- DVD cover
- Starring: Fred Armisen; Carrie Brownstein;
- No. of episodes: 6

Release
- Original network: IFC
- Original release: January 21 – February 25, 2011

Season chronology
- Next → Season 2

= Portlandia season 1 =

The first season of the television comedy Portlandia premiered on IFC in the United States from January 21 to February 25, 2011, for six episodes.

==Cast==
===Main cast===
- Fred Armisen as Fred, Peter, Candace, Jason
- Carrie Brownstein as Carrie, Nance, Toni, Melanie

===Special guest cast===
- Kyle MacLachlan as Mr.

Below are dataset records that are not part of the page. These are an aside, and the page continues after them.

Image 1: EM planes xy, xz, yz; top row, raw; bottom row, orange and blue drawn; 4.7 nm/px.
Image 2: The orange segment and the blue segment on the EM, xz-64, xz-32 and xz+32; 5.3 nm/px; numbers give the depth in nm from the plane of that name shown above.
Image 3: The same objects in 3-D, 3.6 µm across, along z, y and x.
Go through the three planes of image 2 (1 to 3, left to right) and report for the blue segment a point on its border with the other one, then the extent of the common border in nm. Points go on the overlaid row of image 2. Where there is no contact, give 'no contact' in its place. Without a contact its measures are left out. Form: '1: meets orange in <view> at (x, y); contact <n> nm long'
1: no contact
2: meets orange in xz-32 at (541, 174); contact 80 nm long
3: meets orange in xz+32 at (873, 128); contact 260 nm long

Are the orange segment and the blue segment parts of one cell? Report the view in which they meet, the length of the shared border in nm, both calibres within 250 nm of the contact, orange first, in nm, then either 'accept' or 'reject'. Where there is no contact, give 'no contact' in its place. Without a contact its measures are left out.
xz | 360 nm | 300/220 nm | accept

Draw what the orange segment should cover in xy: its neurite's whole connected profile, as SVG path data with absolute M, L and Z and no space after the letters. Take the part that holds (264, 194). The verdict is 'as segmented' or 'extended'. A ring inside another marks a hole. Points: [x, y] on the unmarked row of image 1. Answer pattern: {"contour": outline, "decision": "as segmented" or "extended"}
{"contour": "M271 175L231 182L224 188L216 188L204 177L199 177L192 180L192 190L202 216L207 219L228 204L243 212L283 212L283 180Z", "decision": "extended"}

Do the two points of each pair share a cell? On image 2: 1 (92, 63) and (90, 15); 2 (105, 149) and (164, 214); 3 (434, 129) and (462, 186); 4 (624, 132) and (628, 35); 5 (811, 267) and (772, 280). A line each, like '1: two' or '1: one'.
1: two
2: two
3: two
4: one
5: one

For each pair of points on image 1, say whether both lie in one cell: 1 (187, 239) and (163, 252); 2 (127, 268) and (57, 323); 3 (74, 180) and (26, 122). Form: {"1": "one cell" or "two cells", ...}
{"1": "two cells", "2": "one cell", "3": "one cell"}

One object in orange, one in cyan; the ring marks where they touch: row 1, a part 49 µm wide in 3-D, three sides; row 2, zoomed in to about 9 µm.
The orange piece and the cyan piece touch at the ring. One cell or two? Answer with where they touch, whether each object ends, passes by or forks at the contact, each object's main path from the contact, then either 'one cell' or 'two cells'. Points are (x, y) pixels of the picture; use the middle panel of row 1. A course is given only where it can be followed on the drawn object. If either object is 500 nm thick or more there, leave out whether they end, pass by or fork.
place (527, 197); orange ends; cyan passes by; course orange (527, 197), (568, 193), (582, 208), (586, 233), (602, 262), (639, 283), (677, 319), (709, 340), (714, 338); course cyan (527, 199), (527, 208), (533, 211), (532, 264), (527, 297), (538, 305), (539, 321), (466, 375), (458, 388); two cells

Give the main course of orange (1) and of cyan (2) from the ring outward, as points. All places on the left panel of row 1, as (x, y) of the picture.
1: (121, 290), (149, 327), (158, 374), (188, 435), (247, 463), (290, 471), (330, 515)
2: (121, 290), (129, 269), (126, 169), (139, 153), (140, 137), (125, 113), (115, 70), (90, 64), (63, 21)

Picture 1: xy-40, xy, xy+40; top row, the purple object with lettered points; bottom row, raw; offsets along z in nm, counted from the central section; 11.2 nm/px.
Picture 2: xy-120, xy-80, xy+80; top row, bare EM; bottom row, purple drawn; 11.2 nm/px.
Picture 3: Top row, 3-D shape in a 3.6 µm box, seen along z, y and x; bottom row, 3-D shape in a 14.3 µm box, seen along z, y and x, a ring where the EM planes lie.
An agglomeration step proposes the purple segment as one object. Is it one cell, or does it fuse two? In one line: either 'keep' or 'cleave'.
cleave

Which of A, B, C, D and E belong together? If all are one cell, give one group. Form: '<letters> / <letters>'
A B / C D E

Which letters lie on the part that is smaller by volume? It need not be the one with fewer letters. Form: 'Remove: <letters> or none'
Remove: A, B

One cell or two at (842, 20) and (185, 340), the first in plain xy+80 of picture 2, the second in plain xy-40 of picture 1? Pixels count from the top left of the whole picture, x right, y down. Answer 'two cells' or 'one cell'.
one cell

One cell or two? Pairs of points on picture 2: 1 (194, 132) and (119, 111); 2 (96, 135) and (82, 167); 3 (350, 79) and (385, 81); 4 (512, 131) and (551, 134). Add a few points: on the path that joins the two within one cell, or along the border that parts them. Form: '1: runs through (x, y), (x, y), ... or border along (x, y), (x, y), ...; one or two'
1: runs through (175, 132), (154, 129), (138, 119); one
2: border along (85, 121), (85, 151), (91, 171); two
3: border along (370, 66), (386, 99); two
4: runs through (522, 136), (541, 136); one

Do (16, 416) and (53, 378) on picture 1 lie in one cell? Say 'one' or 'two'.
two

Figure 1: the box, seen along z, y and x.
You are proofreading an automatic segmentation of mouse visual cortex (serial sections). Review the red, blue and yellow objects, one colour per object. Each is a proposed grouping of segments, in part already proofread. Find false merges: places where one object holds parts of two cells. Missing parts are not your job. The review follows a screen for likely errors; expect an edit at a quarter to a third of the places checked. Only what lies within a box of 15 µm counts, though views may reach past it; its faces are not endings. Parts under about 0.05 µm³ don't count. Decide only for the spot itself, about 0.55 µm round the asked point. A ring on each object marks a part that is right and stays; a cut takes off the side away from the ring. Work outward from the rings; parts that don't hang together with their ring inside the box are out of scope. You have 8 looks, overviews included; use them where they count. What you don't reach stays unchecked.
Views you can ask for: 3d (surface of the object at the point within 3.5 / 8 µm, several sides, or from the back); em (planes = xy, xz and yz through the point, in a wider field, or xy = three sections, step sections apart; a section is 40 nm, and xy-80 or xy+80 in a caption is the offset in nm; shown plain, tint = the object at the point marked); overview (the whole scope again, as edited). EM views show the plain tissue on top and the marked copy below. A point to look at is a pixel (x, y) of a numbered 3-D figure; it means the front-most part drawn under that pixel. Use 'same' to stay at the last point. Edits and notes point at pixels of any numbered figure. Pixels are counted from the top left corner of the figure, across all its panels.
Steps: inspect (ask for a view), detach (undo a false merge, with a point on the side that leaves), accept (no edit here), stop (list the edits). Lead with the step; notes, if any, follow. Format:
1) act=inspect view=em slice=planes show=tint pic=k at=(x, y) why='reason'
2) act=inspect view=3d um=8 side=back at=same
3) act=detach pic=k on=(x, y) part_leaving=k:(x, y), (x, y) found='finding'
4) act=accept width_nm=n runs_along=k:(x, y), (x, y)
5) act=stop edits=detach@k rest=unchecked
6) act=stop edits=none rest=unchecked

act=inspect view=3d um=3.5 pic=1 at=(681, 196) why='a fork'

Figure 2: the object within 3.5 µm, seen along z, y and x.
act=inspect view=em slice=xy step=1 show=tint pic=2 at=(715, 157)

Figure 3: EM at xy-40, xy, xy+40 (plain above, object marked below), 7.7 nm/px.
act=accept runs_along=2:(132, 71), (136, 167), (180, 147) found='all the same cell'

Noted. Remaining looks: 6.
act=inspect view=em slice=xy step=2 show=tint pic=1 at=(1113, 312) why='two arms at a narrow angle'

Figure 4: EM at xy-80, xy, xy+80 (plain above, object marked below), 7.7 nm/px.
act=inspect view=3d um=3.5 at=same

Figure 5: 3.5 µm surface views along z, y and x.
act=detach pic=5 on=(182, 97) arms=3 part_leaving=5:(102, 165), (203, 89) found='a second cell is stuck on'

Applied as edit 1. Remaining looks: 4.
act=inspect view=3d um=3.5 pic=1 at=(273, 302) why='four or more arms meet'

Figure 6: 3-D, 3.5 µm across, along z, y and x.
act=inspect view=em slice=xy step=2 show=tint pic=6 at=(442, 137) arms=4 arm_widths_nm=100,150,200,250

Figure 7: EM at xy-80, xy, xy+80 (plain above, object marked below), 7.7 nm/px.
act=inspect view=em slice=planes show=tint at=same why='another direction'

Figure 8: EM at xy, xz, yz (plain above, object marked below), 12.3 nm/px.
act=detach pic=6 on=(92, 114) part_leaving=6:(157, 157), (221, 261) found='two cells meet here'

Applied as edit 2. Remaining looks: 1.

Mayor

===Guest stars===
- Steve Buscemi as Book Store Customer
- Jason Sudeikis as Aliki
- Aubrey Plaza as Book Store Customer and Beth
- Sam Adams as Mayor's Assistant
- Aimee Mann as herself
- Sarah McLachlan as herself
- Edie McClurg as Mayor's Secretary
- Kumail Nanjiani as Cell Phone Salesman
- Selma Blair as Frannie Walker
- Jenny Conlee, Colin Meloy, James Mercer and Corin Tucker as Echo Echo
- Gus Van Sant as himself
- Heather Graham as herself
- Nick Kroll as Daniel Prison
- Nick Kroll as Baseball Player (uncredited)

== Episodes ==

| No. overall | No. in season | Title | Directed by | Written by | Original release date | US viewers (millions) |
| 1 | 1 | "Farm" | Jonathan Krisel | Fred Armisen, Carrie Brownstein, Jonathan Krisel, Allison Silverman | January 21, 2011 | 0.263 |
Peter and Nance go to great lengths to make sure that their restaurant order (from Aliki's farm, played by Jason Sudeikis) is ethical and humane. A customer (played by Steve Buscemi) experiences the restroom policy of the feminist bookstore (based on In Other Words bookstore.)
| 2 | 2 | "A Song for Portland" | Jonathan Krisel | Fred Armisen, Carrie Brownstein, Jonathan Krisel, Allison Silverman | January 28, 2011 | 0.186 |
Fred and Carrie meet the mayor of Portland (Kyle MacLachlan), who gives them a special assignment. Toni and Candace "help" a student (Aubrey Plaza) at the feminist bookstore.
| 3 | 3 | "Aimee" | Jonathan Krisel | Fred Armisen, Carrie Brownstein, Jonathan Krisel, Allison Silverman | February 4, 2011 | 0.178 |
Spike decides "It's over". Fred and Carrie's domestic cleaner is Aimee Mann while Sarah McLachlan tends their garden.
| 4 | 4 | "Mayor Is Missing" | Jonathan Krisel | Fred Armisen, Carrie Brownstein, Jonathan Krisel, Allison Silverman | February 11, 2011 | N/A |
When the mayor goes missing, Fred and Carrie begin a frantic search for him.
| 5 | 5 | "Blunderbuss" | Jonathan Krisel | Fred Armisen, Carrie Brownstein, Jonathan Krisel, Allison Silverman | February 18, 2011 | N/A |
All of Portlandia is swept up in the excitement of a new music and film festival.
| 6 | 6 | "Baseball" | Jonathan Krisel | Fred Armisen, Carrie Brownstein, Jonathan Krisel, Allison Silverman | February 25, 2011 | N/A |
The mayor turns to Fred and Carrie to help him put together a big-league baseball team.